Whenever I hear about BGP I am reminded of this little ditty: https://youtu.be/RT-1DU33xIk
(my apologies if this gets posted 3x; site is generating errors)
They had to pull the plug…
-Senator asks Facebook CEO to answer questions on teen safety… Sorry I never got the message…
-they got everyone’s info for sale on the dark web!!! Pull the plug!!!!!! The security guard had to do it cause the engineers were locked out of the buildings…
Zuckerberg ordered the crash !.
To stop the millions of potentially BAD comments about the declarations made by the whistle-blower, last night.
“Independent fact checkers, confirm that rat chewed the power cord of the server”
I believe it is a violation and an infringement upon our constitutional rights!!!!
This could be the beginning of the end of social media.
We live in hope that our lives will turn back to pre antisocial media.
Wishful thinking — a welcome diversion, though.
Fact check that.
why not living without FB and all of Zuckerberg ?
think about it, and get back your freedom !
Bombed back into the stone age! I luv it!
I hope its not a 768K BGP issue?
denique
It looks like a political thing to me. I can imagine millions of people hit the streets to restore facebook
I think some people will blame Russians,
When it comes back online you mean, no doubt.
The world is a better place without it.
I was hoping they were under attack by a data-shredding horde of unstoppable trojans.
I am showing this to be related to a Ffmpeg.dll library issue. But don’t see that showing up anywhere.
Good riddance!
The world is a much much better place without it. We werent ready as a civilization for this. Not enough safeguards in place.
Maybe try again in 50 years.
“Unfettered free-market solution”
Proof of all proof great clouds are as weak as their weakest link
Clouds are scaleable problems before they become scaleable solutions.
How obvious! The easiest way to pull their entire network down while Zuckerburg shreds all the evidence. Wake up people!!
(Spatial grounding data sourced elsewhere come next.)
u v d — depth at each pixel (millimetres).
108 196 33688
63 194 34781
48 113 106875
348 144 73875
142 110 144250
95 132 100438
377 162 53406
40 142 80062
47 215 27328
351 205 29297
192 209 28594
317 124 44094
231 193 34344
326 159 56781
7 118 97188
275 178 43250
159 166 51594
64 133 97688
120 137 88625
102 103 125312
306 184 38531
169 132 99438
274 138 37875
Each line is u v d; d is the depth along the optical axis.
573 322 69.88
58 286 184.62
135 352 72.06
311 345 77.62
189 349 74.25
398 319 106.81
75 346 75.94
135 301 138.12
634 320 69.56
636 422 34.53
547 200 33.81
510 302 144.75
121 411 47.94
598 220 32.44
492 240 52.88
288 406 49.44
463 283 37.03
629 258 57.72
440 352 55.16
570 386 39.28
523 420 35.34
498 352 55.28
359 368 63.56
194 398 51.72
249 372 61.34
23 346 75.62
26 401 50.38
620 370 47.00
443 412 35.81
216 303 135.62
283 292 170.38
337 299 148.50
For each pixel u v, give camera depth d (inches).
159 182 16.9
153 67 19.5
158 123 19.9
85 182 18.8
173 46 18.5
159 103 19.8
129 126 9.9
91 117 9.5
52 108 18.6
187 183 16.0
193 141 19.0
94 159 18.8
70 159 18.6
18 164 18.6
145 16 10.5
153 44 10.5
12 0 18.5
Exactly, Zuckerberg needed to shred the evidence of the crimes that Facebook perpetrates on minors as well as hiding its intentional censorship if conservative speech and its internal corruption including assisting in the take over of the American government by stealing the election.
I don’t like to think that way, but it’s happened before, and will happen again,,, so could be.
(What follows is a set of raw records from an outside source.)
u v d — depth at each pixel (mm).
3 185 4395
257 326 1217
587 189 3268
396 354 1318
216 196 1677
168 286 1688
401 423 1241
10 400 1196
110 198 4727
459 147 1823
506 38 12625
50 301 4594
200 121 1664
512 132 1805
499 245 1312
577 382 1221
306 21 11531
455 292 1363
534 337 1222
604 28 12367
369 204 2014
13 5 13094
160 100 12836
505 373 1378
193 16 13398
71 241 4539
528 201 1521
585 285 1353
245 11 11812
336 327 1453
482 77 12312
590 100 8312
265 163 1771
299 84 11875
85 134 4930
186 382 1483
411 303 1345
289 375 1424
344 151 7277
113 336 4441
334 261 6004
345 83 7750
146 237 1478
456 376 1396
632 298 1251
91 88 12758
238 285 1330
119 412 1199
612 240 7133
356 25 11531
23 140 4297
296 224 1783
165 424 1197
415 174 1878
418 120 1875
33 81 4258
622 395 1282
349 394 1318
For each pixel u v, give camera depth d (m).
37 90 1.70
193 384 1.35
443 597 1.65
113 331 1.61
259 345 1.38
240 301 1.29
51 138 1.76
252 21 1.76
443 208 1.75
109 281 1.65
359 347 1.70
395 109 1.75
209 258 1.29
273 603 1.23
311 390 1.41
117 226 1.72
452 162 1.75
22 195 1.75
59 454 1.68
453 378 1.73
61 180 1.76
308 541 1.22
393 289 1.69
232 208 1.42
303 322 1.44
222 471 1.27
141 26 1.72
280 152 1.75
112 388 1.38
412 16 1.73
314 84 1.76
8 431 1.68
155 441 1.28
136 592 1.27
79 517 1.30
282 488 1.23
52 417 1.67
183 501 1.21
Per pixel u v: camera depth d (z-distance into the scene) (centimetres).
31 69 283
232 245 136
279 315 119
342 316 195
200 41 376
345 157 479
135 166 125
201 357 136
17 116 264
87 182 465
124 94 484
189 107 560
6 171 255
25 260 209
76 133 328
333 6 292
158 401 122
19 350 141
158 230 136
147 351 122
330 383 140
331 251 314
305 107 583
… and isn’t it nice to know that a day could go by without Facebook, and no one died!? May we have a few more, please?
That’s easy! Just don’t use FB and tada! You got more days without it. As many days as you want, in fact.
Having trouble with this site, too. Especially when trying to post. Maybe this one with go through
Sorry for the slowness. This site had one of its busiest traffic days ever (if not THE busiest) today. We were serving >14,000 requests per minute at one point in the day. So I’m just happy that it stayed up for the most part 🙂
I was getting a lot of 502 Server Errors. Glad it was because the site was so busy. And glad to see it all worked out.
Exactly, Zuckerberg needed to shred the evidence of the crimes that Facebook perpetrates on minors as well as hiding its intentional censorship if conservative speech and its internal corruption including assisting in the take over of the American government by stealing the election.
Bizarre ,,pourtant j’y suis arrivĂ© d’entrĂ© par le cache
facebook is up people.. why are you still here?
All sites are working fine now.
Shows what a house of cards the Internet is!
Agree with Jack Hannigan. Obviously only one way in is a problem for engineers who are ‘outside’. And yet emergency ways in (to at least some things) is obviously ALSO a problem because you are creating security backdoor(s). A team needs to think through how to design multiple paths with multiple checks on use that is simple enough to work and to avoid unintended hack points. I miss the days when the access was by the lock to the machine room, and the systems guy had both the mainframe and the entire network in another box inside those same four walls.
Yeah, DR exercises are supposed to be well planned and rehearsed for this very reason.
Most likely, there was emergency access, but some engineers may not know about it, then word gets out to the media that they can’t get in. But they do get in eventually.